Answer: She predicted in her eighth grade yearbook that she would someday be a “Jeopardy!” champion.

Question: Who is Julia Collins?

To be fair, anyone who watches contestants go egghead-to-egghead on the show wouldn't be surprised if any one of them made the prediction.

But Collins has made good on her prediction, and then some.

She earned her 18th consecutive victory on Wednesday, bringing her total winnings to $391,600, according to the “Jeopardy!” website. That also makes her the show's third-winningest contestant.

Collins will seek her 19th win against two new contestants Thursday; the episode airs locally at 2:30 p.m. on ABC 7. If she does claim a 19th victory, she would be tied for second place in all-time consecutive wins, the “Jeopardy!” website said.

On the episode that aired Tuesday, the 31-year-old resident of Wilmette became the third person in “Jeopardy!” history to win as many as 17 consecutive nontournament games, earning her a total of $372,700 and making her the show's winningest woman.

“I went into this feeling like I could win a show and put in a good effort ... but this, it's kind of a daydream come true,” Collins said Tuesday.

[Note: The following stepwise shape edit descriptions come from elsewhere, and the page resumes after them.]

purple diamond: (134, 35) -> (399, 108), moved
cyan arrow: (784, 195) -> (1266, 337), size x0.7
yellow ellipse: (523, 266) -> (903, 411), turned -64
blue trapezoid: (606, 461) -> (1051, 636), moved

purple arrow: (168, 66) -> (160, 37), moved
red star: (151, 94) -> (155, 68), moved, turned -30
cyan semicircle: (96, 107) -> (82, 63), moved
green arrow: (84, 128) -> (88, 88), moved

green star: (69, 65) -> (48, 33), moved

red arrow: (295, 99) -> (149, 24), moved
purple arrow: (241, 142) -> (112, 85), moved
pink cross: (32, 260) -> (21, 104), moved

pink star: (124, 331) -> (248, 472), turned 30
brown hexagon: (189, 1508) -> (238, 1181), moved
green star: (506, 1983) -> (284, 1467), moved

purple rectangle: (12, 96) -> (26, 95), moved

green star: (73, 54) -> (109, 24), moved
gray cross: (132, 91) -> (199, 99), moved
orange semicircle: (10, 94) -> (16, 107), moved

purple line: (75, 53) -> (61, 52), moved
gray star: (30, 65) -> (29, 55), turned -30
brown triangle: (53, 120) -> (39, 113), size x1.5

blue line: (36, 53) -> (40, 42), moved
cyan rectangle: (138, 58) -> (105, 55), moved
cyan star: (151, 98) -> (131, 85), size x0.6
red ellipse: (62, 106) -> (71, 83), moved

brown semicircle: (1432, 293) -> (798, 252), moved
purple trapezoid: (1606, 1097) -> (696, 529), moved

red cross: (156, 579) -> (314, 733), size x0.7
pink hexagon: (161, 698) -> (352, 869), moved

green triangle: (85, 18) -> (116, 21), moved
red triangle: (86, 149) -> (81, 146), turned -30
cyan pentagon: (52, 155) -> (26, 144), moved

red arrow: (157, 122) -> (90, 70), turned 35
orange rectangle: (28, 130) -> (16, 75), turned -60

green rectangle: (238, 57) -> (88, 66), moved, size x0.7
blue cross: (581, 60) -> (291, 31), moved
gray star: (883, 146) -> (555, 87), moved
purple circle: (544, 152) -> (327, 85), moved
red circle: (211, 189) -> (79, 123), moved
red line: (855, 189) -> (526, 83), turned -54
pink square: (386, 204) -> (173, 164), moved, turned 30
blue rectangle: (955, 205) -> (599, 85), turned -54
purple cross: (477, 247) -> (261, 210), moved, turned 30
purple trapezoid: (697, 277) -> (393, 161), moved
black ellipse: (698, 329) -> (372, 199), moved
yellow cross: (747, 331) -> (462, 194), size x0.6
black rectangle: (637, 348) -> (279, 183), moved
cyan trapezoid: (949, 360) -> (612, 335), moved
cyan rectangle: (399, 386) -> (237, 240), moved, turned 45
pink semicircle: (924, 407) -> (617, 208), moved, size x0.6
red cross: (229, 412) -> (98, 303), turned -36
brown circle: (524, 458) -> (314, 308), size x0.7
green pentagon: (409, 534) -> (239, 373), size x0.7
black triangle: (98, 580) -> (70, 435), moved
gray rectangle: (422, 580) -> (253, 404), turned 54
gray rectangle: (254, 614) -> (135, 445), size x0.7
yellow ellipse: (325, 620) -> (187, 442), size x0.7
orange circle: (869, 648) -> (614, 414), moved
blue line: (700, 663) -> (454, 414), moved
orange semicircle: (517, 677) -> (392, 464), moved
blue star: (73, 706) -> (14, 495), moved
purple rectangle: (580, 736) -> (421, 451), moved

Collins' appearances on the show also answer another question all but her closest friends and family who watched some of the shows being taped had about why she didn't seem stressed about quitting her consulting job or in a hurry to find work.

“I did a lot of hemming and hawing about why I was less aggressive than I could have been,” said Collins, explaining that she was prohibited by the show from talking about the program at all between mid-January, when she started taping them, and April, when they started to air, or the $10,000 to $35,000 she was winning a day.

Sworn to secrecy about shows that haven't aired, she wouldn't say if she gets her 19th win on Thursday's show.

Her chuckle, however, suggests she hasn't caught the all-time winningest contestant, Ken Jennings, who won 74 straight games.

That's not to say she hasn't had plenty to say about the show. She has posted dozens of tweets about shows as they've aired, confessing she made a mathematical error when deciding how much she could bet on Final Jeopardy and still win with a wrong answer even if another contestant got it right.

She mentioned questions that as an art history major, she couldn't believe she got wrong, as well as one she got right, “Who was Lucian Freud?”

“I think Alex (Trebek) was impressed with that one,” she said.